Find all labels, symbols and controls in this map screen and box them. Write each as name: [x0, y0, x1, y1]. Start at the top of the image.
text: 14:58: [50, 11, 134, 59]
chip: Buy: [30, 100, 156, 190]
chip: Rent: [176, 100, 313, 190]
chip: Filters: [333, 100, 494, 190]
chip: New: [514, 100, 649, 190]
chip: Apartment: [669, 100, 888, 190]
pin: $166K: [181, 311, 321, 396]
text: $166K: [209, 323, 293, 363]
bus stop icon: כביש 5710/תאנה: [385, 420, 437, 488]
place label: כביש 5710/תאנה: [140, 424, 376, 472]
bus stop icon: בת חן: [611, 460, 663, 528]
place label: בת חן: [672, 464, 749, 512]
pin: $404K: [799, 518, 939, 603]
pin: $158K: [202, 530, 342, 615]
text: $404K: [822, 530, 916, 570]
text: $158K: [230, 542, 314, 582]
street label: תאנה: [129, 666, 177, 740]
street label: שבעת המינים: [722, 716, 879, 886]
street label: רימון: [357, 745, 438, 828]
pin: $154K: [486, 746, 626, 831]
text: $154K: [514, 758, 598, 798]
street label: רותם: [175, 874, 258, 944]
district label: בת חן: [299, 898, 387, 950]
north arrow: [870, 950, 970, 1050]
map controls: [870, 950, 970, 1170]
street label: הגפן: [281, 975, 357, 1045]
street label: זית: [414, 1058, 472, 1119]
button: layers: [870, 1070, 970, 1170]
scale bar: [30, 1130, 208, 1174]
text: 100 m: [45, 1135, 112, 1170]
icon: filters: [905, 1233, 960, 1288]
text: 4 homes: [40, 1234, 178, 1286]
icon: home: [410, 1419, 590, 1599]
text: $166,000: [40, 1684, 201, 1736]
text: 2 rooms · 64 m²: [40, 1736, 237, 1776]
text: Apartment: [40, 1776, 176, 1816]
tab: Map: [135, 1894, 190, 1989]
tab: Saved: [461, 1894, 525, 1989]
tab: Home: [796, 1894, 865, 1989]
________
Description of the task: Look through the entries above and find each line where the word "stop" occurs; copy those lines.

Output:
bus stop icon: כביש 5710/תאנה: [385, 420, 437, 488]
bus stop icon: בת חן: [611, 460, 663, 528]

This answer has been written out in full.